> Activity A: Retype every line of the records that follow the RapidCRC-Unicode issue thread, keeping each line as it stands, and leave the pictures out.

> Text block:

OV2 / RapidCRC-Unicode

Windows tool to quickly create and verify hash checksums
https://www.ov2.eu/programs/rapidcrc-unicode
GNU General Public License v2.0
300 stars 29 forks source link

[Feature Request] Make Blake3 available in NTFS Streams #177

Closed Thunderbolt32 closed 2 years ago

Thunderbolt32 commented 2 years ago

I would be happy if a more robust hash method than CRC32 could be stored in NTFS streams like the fast Blake3 hashes. Would it be possible to make storing and reading in NTFS Streams available in RapidCRC Unicode for this hash algorithm, too?

The advantage of NTFS streams is that the hash value is sticky and robust against e.g. move and rename operations, especially if these are then also carried out by other tools (e.g. TinyMediaManager). With hash files, the file location references would become inconsistent, whereas the NTFS streams remain linked.

Thank you very much.

OV2 commented 2 years ago

I've started to add this feature, will hopefully be in the next version.

Thunderbolt32 commented 2 years ago

Many many thanks in advance!

OV2 commented 2 years ago

I've implemented this, similar to how the CRC value was saved. While looking through other issues I noticed that TeraCopy also has the ability to save hash values to a stream, but uses a different format (which looks like it is taken from TalAloni/MD5Stream). So I'm currently considering if it is worth it to also switch to this format.

Thunderbolt32 commented 2 years ago

MD5Stream

Let's look for an example of TalAloni/MD5Stream cat :MD5:$DATA

 MD5=EBC4ED3AC805B99666C3D8DBFF3FA7DB
 FileWriteTimeUtc=2022-09-16T16:43:32.2740000Z

MD5Stream does have a additional feature: It distinguishes between incorrect checksums differently depending on whether the file modification date is more recent than the checksum generation date. Whether this is a use case (KISS principle) remains to be seen. It might also help RapidCRC users to see a different error message. However, MD5Stream lacks the command/query separation programming principle and auto-updates the checksum immediately.

> Supplied material:

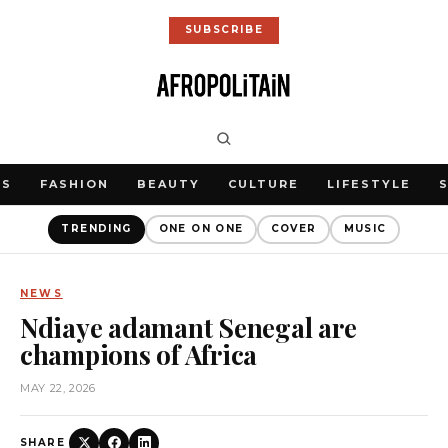
SUBSCRIBE
WS
FASHION
BEAUTY
CULTURE
LIFESTYLE
TRENDING
ONE ON ONE
COVER
MUSIC
NEWS
Ndiaye adamant Senegal are
champions of Africa
MAY 22, 2026
SHARE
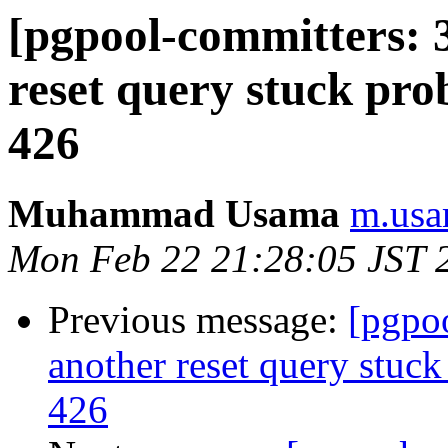
[pgpool-committers: 
reset query stuck pro
426
Muhammad Usama
m.usa
Mon Feb 22 21:28:05 JST 
Previous message:
[pgpo
another reset query stuck
426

> Activity B: According to the RapidCRC-Unicode issue thread, why does the requester favor keeping hash values in NTFS streams over using hash files? Answer in one to three sentences.

> Response box A:
SUBSCRIBE
WS
FASHION
BEAUTY
CULTURE
LIFESTYLE
TRENDING
ONE ON ONE
COVER
MUSIC
NEWS
Ndiaye adamant Senegal are
champions of Africa
MAY 22, 2026
SHARE
[pgpool-committers: 
reset query stuck pro
426
Muhammad Usama
m.usa
Mon Feb 22 21:28:05 JST 
Previous message:
[pgpo
another reset query stuck
426

> Response box B: A hash kept in an NTFS stream stays attached to its file, so it survives moves and renames, even when another tool such as TinyMediaManager does them. With hash files, the stored file locations would no longer match after such changes, while the streams stay linked.